Human Disease Modelling

The implementation of effective treatment modalities relies on the ability to identify the appropriate and physiologically-relevant disease targets and pathways. This will greatly facilitate the translation of research discoveries into the clinical setting, as well as produce a trove of important targets for drug development and disease control.

Our research foci and infrastructure are designed to understand the genomic basis of human diseases and identify intervention points. We work in close collaboration with our clinical partners and the genome medicine group to analyse human disease samples with an emphasis on the local population. We are developing and improving genetic models of human disease ranging from stem cells and organoids to mouse models for functional genomic screens. Through functional genomics approaches, we can unravel the mechanisms behind disease initiation and progression and work towards pinpointing therapeutic targets for disease intervention and prevention in the true sense of regenerative medicine. Our models are being developed further to serve as technological platforms, enabling industry partners to do high-throughput analyses and screening.


In the region, neurodegenerative diseases and metabolic syndrome, including Parkinson’s disease and fatty liver disease, are diseases with an increasing socio-economic impact in light of an ageing population and the increasing incidence of diabetes in Asia. Here at GIS, we are equipped with state-of-the-art technologies and research groups covering these disease entities.

For example, our researchers at GIS have developed highly complex brain organoids from stem cells that can be grown in petri dishes; they closely recapitulate the disease biology which we observe in Parkinson’s disease patients. Working together with the genomics and genome analytics groups, these models have enabled us to identify new disease targets as well as implement potential interventions that can help delay or reverse the disease state.
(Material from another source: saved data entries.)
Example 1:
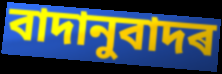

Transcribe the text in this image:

বাদানুবাদৰ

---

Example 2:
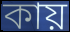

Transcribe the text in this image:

কায়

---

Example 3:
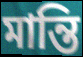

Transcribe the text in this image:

মান্তি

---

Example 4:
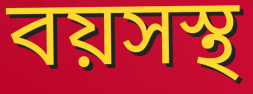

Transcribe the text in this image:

বয়সস্থ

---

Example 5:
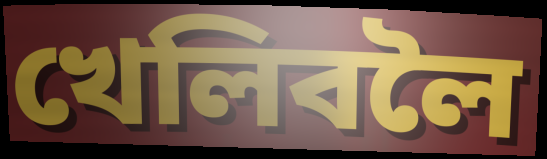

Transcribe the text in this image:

খেলিবলৈ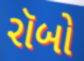
રૉબોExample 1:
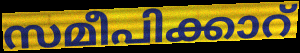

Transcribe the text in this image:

സമീപിക്കാറ്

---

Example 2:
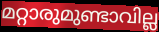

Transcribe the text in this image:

മറ്റാരുമുണ്ടാവില്ല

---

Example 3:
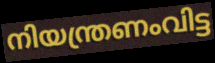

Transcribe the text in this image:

നിയന്ത്രണംവിട്ട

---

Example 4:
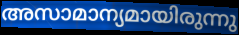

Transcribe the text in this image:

അസാമാന്യമായിരുന്നു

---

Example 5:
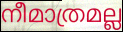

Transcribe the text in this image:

നീമാത്രമല്ലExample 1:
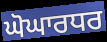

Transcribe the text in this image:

ਘੋਘਾਰਧਰ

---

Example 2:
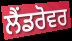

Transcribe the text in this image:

ਲੈਂਡਰੋਵਰ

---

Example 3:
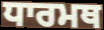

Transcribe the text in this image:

ਧਾਰਮਥ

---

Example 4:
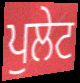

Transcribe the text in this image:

ਪੁਲੇਟ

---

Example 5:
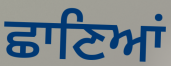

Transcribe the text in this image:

ਛਾਣਿਆਂ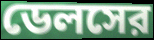
ডেলসের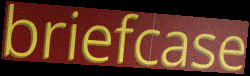
briefcase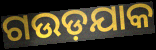
ଗଉଡ଼ଯାକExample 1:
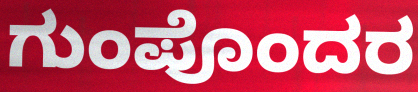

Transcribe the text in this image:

ಗುಂಪೊಂದರ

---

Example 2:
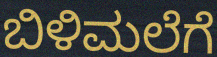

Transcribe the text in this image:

ಬಿಳಿಮಲೆಗೆ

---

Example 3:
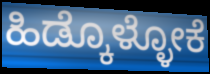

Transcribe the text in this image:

ಹಿಡ್ಕೊಳ್ಳೋಕೆ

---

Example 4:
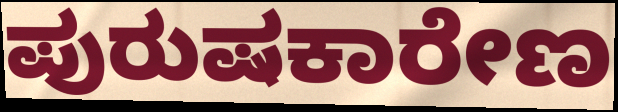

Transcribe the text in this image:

ಪುರುಷಕಾರೇಣ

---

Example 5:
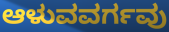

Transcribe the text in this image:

ಆಳುವವರ್ಗವು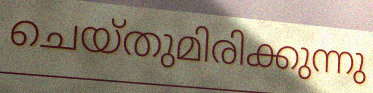
ചെയ്തുമിരിക്കുന്നു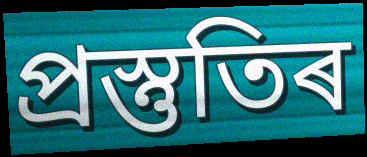
প্ৰস্তুতিৰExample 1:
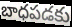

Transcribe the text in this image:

బాధపడకు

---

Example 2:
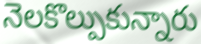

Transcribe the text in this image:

నెలకొల్పుకున్నారు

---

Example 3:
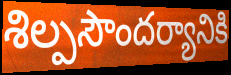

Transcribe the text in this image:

శిల్పసౌందర్యానికి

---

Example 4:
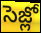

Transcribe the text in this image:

సెజ్లో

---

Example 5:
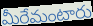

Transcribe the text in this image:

మీరేమంటారుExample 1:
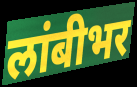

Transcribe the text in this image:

लांबीभर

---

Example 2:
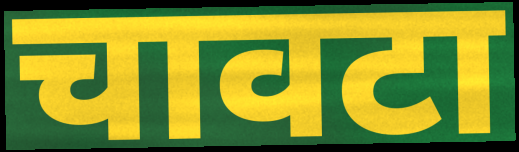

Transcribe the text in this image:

चावटा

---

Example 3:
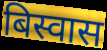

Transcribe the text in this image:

बिस्वास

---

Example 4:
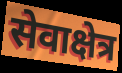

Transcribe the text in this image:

सेवाक्षेत्र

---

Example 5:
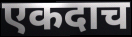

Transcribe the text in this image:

एकदाचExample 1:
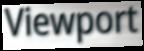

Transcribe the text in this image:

Viewport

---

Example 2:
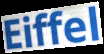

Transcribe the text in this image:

Eiffel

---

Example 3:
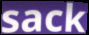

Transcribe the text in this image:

sack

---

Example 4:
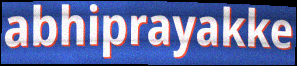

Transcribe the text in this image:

abhiprayakke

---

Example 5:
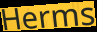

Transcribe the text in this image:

HermsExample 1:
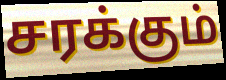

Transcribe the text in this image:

சரக்கும்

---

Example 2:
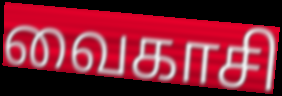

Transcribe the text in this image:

வைகாசி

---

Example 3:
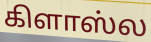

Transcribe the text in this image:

கிளாஸ்ல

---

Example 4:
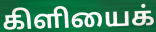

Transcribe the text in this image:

கிளியைக்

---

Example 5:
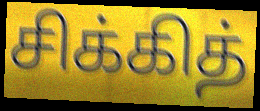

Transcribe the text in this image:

சிக்கித்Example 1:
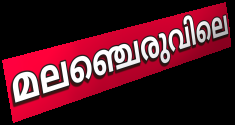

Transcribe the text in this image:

മലഞ്ചെരുവിലെ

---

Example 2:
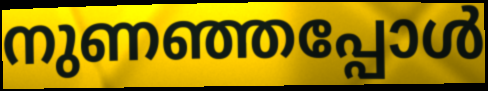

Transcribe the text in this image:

നുണഞ്ഞപ്പോൾ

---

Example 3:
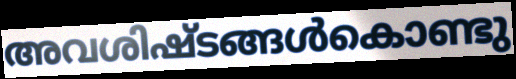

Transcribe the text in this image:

അവശിഷ്ടങ്ങൾകൊണ്ടു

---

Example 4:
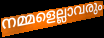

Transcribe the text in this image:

നമ്മളെല്ലാവരും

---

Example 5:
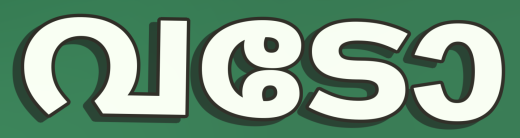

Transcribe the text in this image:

വടോ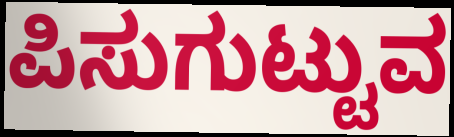
ಪಿಸುಗುಟ್ಟುವ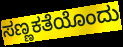
ಸಣ್ಣಕತೆಯೊಂದುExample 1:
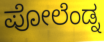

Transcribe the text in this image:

ಪೋಲೆಂಡ್ನ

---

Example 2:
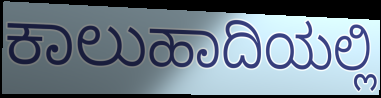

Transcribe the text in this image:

ಕಾಲುಹಾದಿಯಲ್ಲಿ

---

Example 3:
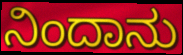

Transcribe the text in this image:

ನಿಂದಾನು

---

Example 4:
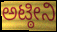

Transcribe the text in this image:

ಅಟ್ಠೀನಿ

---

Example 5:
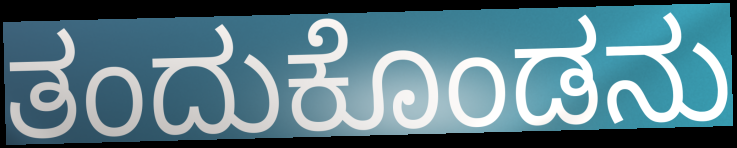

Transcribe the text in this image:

ತಂದುಕೊಂಡನು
From donated patient tissues, we have also developed advanced liver organoids that faithfully mirror fatty liver disease in patients. This has enabled researchers at GIS to deeply understand how fatty liver disease arises in the Asian populations, how it can be prevented, and the type of treatment approaches clinicians can implement to control the progression of the disease.
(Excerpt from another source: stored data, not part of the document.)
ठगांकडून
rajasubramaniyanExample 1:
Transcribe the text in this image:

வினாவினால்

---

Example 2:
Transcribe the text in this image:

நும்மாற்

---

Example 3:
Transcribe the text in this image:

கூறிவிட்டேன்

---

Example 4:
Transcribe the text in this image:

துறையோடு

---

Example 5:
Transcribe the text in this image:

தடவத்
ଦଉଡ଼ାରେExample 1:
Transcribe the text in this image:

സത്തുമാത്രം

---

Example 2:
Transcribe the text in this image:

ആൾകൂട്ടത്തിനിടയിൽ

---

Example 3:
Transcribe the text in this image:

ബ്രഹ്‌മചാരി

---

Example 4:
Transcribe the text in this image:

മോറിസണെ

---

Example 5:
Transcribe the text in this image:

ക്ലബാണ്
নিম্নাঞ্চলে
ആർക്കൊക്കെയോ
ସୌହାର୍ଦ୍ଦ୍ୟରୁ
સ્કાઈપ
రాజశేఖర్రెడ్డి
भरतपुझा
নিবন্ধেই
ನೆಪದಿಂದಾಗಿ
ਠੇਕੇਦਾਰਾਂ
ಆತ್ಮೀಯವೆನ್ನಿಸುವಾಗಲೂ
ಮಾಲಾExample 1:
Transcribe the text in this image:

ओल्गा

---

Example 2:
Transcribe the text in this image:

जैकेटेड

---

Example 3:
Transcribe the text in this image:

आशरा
Apart from this, we have also built sophisticated genetic tools to very precisely model the diseases that are relevant to the local and Asian populations. We have developed genetic mouse models bearing gene mutations for the various liver diseases. This has enabled us to understand how liver diseases originate and how one can intervene.
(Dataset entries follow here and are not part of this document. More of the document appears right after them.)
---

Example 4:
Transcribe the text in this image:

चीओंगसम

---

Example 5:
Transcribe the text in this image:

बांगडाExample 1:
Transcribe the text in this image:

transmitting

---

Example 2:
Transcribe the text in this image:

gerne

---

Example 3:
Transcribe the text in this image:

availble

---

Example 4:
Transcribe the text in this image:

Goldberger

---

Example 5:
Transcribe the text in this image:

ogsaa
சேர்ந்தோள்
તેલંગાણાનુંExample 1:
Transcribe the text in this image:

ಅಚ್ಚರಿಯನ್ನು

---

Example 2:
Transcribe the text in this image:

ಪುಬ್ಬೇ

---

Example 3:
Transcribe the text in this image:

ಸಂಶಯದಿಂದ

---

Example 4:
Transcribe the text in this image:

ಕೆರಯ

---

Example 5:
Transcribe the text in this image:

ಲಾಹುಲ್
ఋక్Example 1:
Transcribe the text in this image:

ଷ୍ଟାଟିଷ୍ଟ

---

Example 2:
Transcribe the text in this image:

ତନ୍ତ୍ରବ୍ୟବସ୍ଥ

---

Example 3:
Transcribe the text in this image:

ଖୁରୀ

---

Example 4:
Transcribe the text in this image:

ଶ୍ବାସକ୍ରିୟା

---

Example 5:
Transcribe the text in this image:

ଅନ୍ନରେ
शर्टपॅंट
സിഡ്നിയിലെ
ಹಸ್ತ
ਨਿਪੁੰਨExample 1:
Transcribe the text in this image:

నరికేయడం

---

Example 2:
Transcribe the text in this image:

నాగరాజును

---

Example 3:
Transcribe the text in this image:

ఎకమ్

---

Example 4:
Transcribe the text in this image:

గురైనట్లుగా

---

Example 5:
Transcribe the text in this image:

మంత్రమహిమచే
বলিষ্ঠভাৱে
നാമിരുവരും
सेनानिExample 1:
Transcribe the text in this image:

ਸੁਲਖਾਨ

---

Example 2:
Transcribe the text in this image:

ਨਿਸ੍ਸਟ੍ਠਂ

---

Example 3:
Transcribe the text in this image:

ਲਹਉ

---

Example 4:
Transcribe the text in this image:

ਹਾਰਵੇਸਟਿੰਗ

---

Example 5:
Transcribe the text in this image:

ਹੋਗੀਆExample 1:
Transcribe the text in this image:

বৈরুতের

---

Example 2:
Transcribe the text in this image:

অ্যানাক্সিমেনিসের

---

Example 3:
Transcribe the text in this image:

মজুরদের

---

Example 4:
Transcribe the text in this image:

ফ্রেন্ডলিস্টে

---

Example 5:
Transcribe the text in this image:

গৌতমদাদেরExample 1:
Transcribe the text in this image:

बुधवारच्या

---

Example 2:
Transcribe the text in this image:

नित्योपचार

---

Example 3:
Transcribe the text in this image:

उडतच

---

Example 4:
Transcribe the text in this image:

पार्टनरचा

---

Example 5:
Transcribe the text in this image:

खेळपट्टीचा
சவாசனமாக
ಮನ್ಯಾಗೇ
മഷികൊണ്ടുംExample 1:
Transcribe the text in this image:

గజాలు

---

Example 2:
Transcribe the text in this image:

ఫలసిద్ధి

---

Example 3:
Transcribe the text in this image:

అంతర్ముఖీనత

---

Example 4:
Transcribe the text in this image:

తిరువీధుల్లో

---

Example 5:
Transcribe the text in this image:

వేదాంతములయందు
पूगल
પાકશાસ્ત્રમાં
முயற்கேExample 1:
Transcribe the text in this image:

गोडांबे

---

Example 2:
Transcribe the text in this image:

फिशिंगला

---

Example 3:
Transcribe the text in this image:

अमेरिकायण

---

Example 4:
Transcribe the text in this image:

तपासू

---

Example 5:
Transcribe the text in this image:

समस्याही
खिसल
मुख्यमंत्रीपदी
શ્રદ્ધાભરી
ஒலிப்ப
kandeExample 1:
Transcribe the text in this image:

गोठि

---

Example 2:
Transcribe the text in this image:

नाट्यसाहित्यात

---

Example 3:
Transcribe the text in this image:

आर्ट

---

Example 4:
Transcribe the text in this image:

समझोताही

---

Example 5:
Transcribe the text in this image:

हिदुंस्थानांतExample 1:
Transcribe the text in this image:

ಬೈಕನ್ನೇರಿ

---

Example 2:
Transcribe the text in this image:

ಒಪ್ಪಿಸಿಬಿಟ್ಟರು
We further take advantage of recent advances in genetic editing and genome engineering technologies. Using CRISPR gene editing approaches, we are able to precisely introduce mutations into the stem cells and organoids we develop. This allows us to model disease in a petri dish. Combining these with screening platforms, we are equipped to identify new pathways implicated in the diseases, as well as discover new drugs that may be useful for patients.